The clinic door remained closed and the shades drawn while the "barbarians" went through their five-minute dance routine, choreographed to Lady Gaga's "Born this Way."
Directing the horde that day was 25-year-old Nick Espinosa, who wore a brown fake fur cape to remind people of Bachmann's earlier assertions about homosexuality and that "barbarians need to be educated."
In May, at the Minnesota Family Council's annual dinner, Espinosa posed as a fan of Republican presidential candidate Newt Gingrich, and when Gingrich leaned down to sign a copy of his book, Espinosa shook glitter all over the former House Speaker.
Videos of the glitter incident have received nearly a million views on YouTube, and the caper led the New York Times to mention Espinosa in an opinion piece.

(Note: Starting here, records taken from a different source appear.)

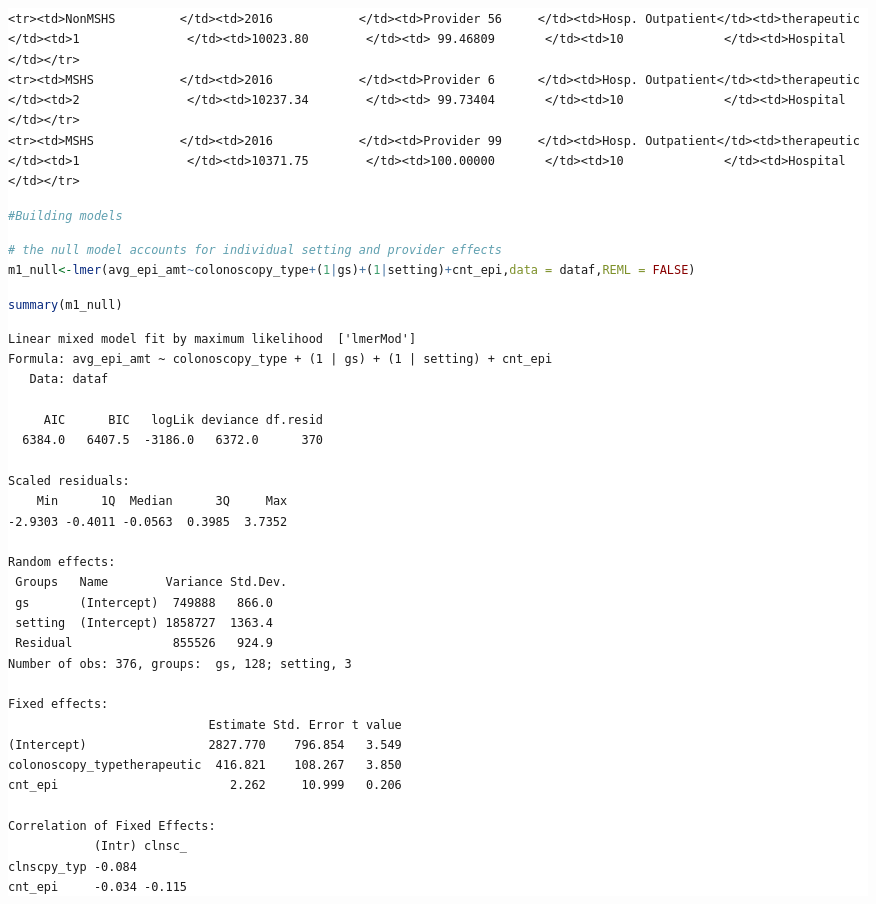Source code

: 	<tr><td>NonMSHS         </td><td>2016            </td><td>Provider 56     </td><td>Hosp. Outpatient</td><td>therapeutic     </td><td>1               </td><td>10023.80        </td><td> 99.46809       </td><td>10              </td><td>Hospital        </td></tr>
	<tr><td>MSHS            </td><td>2016            </td><td>Provider 6      </td><td>Hosp. Outpatient</td><td>therapeutic     </td><td>2               </td><td>10237.34        </td><td> 99.73404       </td><td>10              </td><td>Hospital        </td></tr>
	<tr><td>MSHS            </td><td>2016            </td><td>Provider 99     </td><td>Hosp. Outpatient</td><td>therapeutic     </td><td>1               </td><td>10371.75        </td><td>100.00000       </td><td>10              </td><td>Hospital        </td></tr>
</tbody>
</table>




```R
#Building models 
```


```R
# the null model accounts for individual setting and provider effects 
m1_null<-lmer(avg_epi_amt~colonoscopy_type+(1|gs)+(1|setting)+cnt_epi,data = dataf,REML = FALSE)
```


```R
summary(m1_null)
```


    Linear mixed model fit by maximum likelihood  ['lmerMod']
    Formula: avg_epi_amt ~ colonoscopy_type + (1 | gs) + (1 | setting) + cnt_epi
       Data: dataf
    
         AIC      BIC   logLik deviance df.resid 
      6384.0   6407.5  -3186.0   6372.0      370 
    
    Scaled residuals: 
        Min      1Q  Median      3Q     Max 
    -2.9303 -0.4011 -0.0563  0.3985  3.7352 
    
    Random effects:
     Groups   Name        Variance Std.Dev.
     gs       (Intercept)  749888   866.0  
     setting  (Intercept) 1858727  1363.4  
     Residual              855526   924.9  
    Number of obs: 376, groups:  gs, 128; setting, 3
    
    Fixed effects:
                                Estimate Std. Error t value
    (Intercept)                 2827.770    796.854   3.549
    colonoscopy_typetherapeutic  416.821    108.267   3.850
    cnt_epi                        2.262     10.999   0.206
    
    Correlation of Fixed Effects:
                (Intr) clnsc_
    clnscpy_typ -0.084       
    cnt_epi     -0.034 -0.115
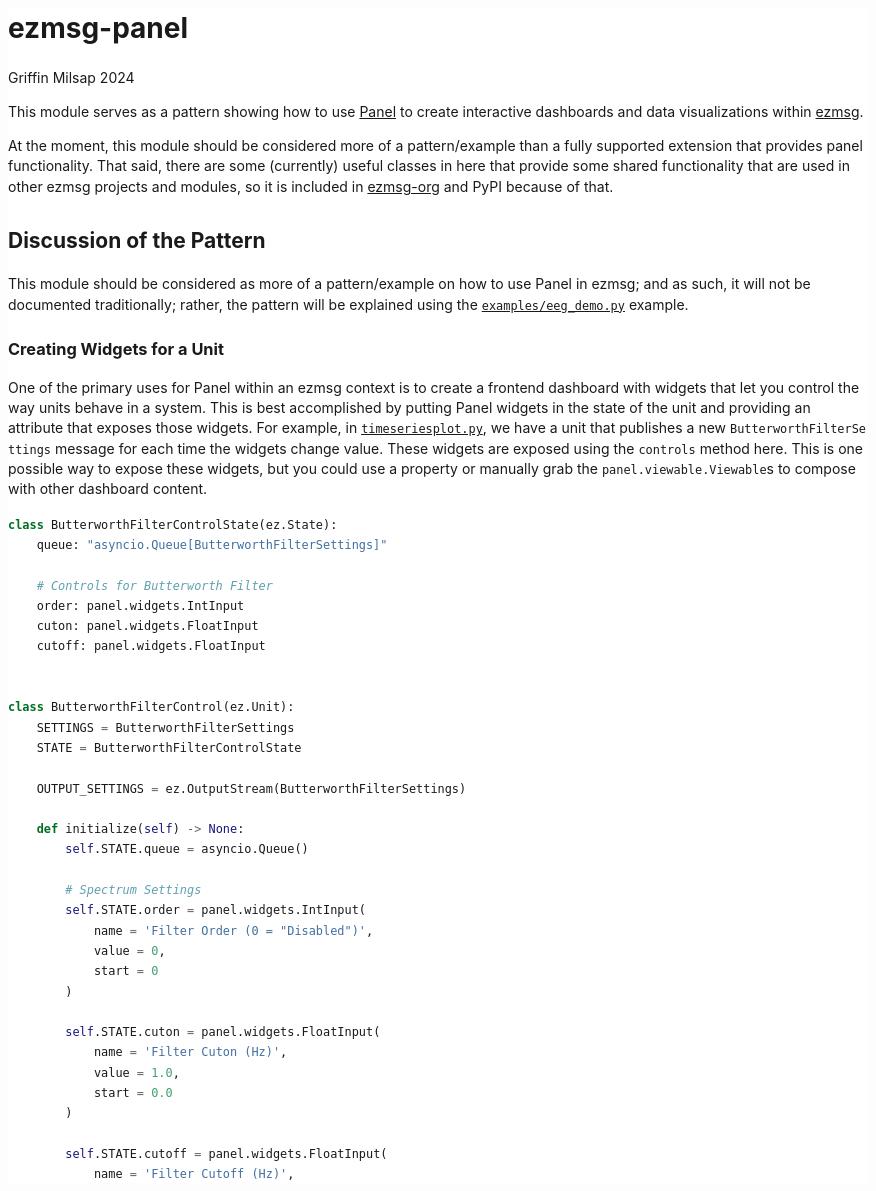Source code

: # ezmsg-panel
Griffin Milsap 2024


This module serves as a pattern showing how to use [Panel](https://github.com/holoviz/panel.git) to create interactive dashboards and data visualizations within [ezmsg](https://github.com/ezmsg-org/ezmsg).

At the moment, this module should be considered more of a pattern/example than a fully supported extension that provides panel functionality.  That said, there are some (currently) useful classes in here that provide some shared functionality that are used in other ezmsg projects and modules, so it is included in [ezmsg-org](https://github.com/ezmsg-org) and PyPI because of that.

## Discussion of the Pattern
This module should be considered as more of a pattern/example on how to use Panel in ezmsg; and as such, it will not be documented traditionally; rather, the pattern will be explained using the [`examples/eeg_demo.py`](https://github.com/griffinmilsap/ezmsg-panel/blob/b745dae42f44c551d3932e79136fb3d7a7f3f8c7/examples/eeg_demo.py) example.

### Creating Widgets for a Unit
One of the primary uses for Panel within an ezmsg context is to create a frontend dashboard with widgets that let you control the way units behave in a system.  This is best accomplished by putting Panel widgets in the state of the unit and providing an attribute that exposes those widgets.  For example, in [`timeseriesplot.py`](https://github.com/griffinmilsap/ezmsg-panel/blob/b745dae42f44c551d3932e79136fb3d7a7f3f8c7/src/ezmsg/panel/timeseriesplot.py), we have a unit that publishes a new `ButterworthFilterSettings` message for each time the widgets change value.  These widgets are exposed using the `controls` method here.  This is one possible way to expose these widgets, but you could use a property or manually grab the `panel.viewable.Viewable`s to compose with other dashboard content.

``` python
class ButterworthFilterControlState(ez.State):
    queue: "asyncio.Queue[ButterworthFilterSettings]"

    # Controls for Butterworth Filter
    order: panel.widgets.IntInput
    cuton: panel.widgets.FloatInput
    cutoff: panel.widgets.FloatInput


class ButterworthFilterControl(ez.Unit):
    SETTINGS = ButterworthFilterSettings
    STATE = ButterworthFilterControlState

    OUTPUT_SETTINGS = ez.OutputStream(ButterworthFilterSettings)

    def initialize(self) -> None:
        self.STATE.queue = asyncio.Queue()

        # Spectrum Settings
        self.STATE.order = panel.widgets.IntInput( 
            name = 'Filter Order (0 = "Disabled")', 
            value = 0, 
            start = 0 
        )

        self.STATE.cuton = panel.widgets.FloatInput( 
            name = 'Filter Cuton (Hz)', 
            value = 1.0, 
            start = 0.0 
        )

        self.STATE.cutoff = panel.widgets.FloatInput( 
            name = 'Filter Cutoff (Hz)', 
```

"It's a pretty amazing thing for just a bag of glitter and a camera," Espinosa said.
At the Hennepin County government plaza, where he's now part of the OccupyMN rally against Wall Street, Espinosa brushed off questions of whether he might be playing into the hands of his opponents braced for harassment from gay-rights activists.
"I think it makes them look kind of ridiculous, and especially when you contrast that with what they're actually doing to communities and families, telling loving couples they don't have the right to get married using this really nasty rhetoric that actually does produce violence against queer communities and the bullying that happens in school. To me, those are the real assaults, and the real victims of this issue," Espinosa said.
On Sunday, a crowd of 100 protestors assembled in front of Thrivent Financial in downtown Minneapolis. The group called "Join the Impact" pledged to "Call Out Funders of Anti-Gay Bigotry and Demand "Marriage Equality Now." There was not much media coverage.
"We're here to demand that Thrivent Financial stop its funding of anti-LGBT hate and bigotry," protestors said, referring to donations from Thrivent's Lutheran Community Foundation to the Minnesota Family Council and Focus on the Family, a conservative group based in Colorado.
Chis Anderson, executive director of The Lutheran Community Foundation, said the foundation runs 3,500 donor advised funds in which donors make their own charitable selections. Seven years ago, a donor directed $500 to the Minnesota Family Council.
Last year, a donor gave $5,700 to Focus on the Family. Anderson said the Foundation takes no position on social or public policy issues such as the marriage amendment.
The protestors moved on to Target Corp.'s headquarters to protest the company's widely publicized contribution to a group that supported Republican gubernatorial candidate Tom Emmer, an opponent of same-sex marriage, who lost the race. Target has since revised its policy for political donations.
From the glitterati on one side, to columnist Katherine Kersten's derision of same-sex marriage advocates as "Ayatollahs of Diversity," voters may tire of the issue well before going to the polls.
Surprisingly, that's one point the two official camps seem to agree on.
Carlbom of Minnesotans United for All Families said he wants a debate Minnesota can be proud of.
Chuck Darrell of Minnesota for Marriage, a pro-amendment group backed by The Family Council said he wants to keep the focus on whether marriage should be "redefined." But he's wary of demonstrations like the glitter incident.
"There's always a small minority of people who resort to those types of tactics, and unfortunately they become then a focus of attention and really that's not what this is about," Darrell said.
Both sides say they're busy in the trenches, organizing supporters, recruiting volunteers and raising funds for the long battle ahead.